これから何が起きるかではなく
すでに起きている?

ヨーロッパの信用不安と日本の現状(2012.5.29)

 新聞の片隅にしか書かれていない記事ですが、ギリシャの資金は国際支援が受けられなければ6月20日にも枯渇するという警告がパパデモス前首相から出されていたようです。

 もしそうなったらどうなるのか、ということが書かれていないのでなんとも判断のしようがないのですが、同じページに今度はスペインの国債が売られ、10年債の利回りは6.5%台に急上昇したと書かれています。

 グラフも出ているのですが、スペインは2007年頃に不動産バブルが崩壊していたんですね。この頃は私はフルタイムで勤務していたせいかもしれませんが、そんなニュースはほとんど見た記憶がありません。

 しかし同時に出ている銀行の不良債権比率の急上昇はものすごいです。それまで1%だった比率が2008年頃から急上昇。

 2012年3月現在で8.37%だそうですが、グラフを見る限りまだまだ上がりそうです。4年間でここまで上昇したのですから、いくつかの銀行が破綻するのは当然です。

 この数字を見て、その昔日本の銀行の不良債権比率がこの程度だったのではないかと数字を思い出しました。そこでこの点について調べてみると2001年度末に8%を越していた日本の銀行の不良債権比率は2005年時点で2%程度に減少したと日本銀行のページに出ていました。

 なるほどだから日本の国債が買われているのか、なんてなんとなく納得したつもりですが、不良債権比率について検索した他のページでは、実は不良債権予備軍がここのところ増えている、という記事が多数見られました。

 これは日本経済新聞の記事によるものだそうですが、2011年の日本の銀行の貸し代金合計額は約455兆円だそうで、その内何と44.3兆円が不良債権予備軍だそうです。

 本当にそうなのかという疑問はあるにせよ、こういった記事が大新聞に掲載されるからには、それだけの根拠があるのだろうと判断せざるを得ません。
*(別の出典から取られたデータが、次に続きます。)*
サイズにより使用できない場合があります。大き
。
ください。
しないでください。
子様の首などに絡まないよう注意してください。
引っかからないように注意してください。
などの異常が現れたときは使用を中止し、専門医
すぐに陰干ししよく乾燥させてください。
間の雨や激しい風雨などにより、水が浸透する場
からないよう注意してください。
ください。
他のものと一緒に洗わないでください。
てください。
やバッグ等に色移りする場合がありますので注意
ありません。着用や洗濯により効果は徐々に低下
 ではどうしてそのような予備軍が増えているのかというと、「金融円滑化法」という法律が出来たことにより、不良債権の算定基準が変わってしまったというのが原因のようです。

 借金まみれになった日本国の財政、不良債権比率が高まっているかもしれない現状、ヨーロッパの信用不安に端を発する円高、遅々として進まない政治、これらを考えると日本の国債格付けが下がるのは当たり前のような気もします。

 また同じころ、日本の国債は2年以内に危機を迎えるという大胆な予測がアメリカのヘッジファンドから出されました。

 あちらもこちらも八方ふさがり。その中を生き抜くにはどうしたらよいか。ギリシャやスペインの問題は対岸の火事ではなく、すでに日本でもボヤが起きていると考えて行動した方が良さそうに思いますが、何をしたらよいか分からないのが情けない所です。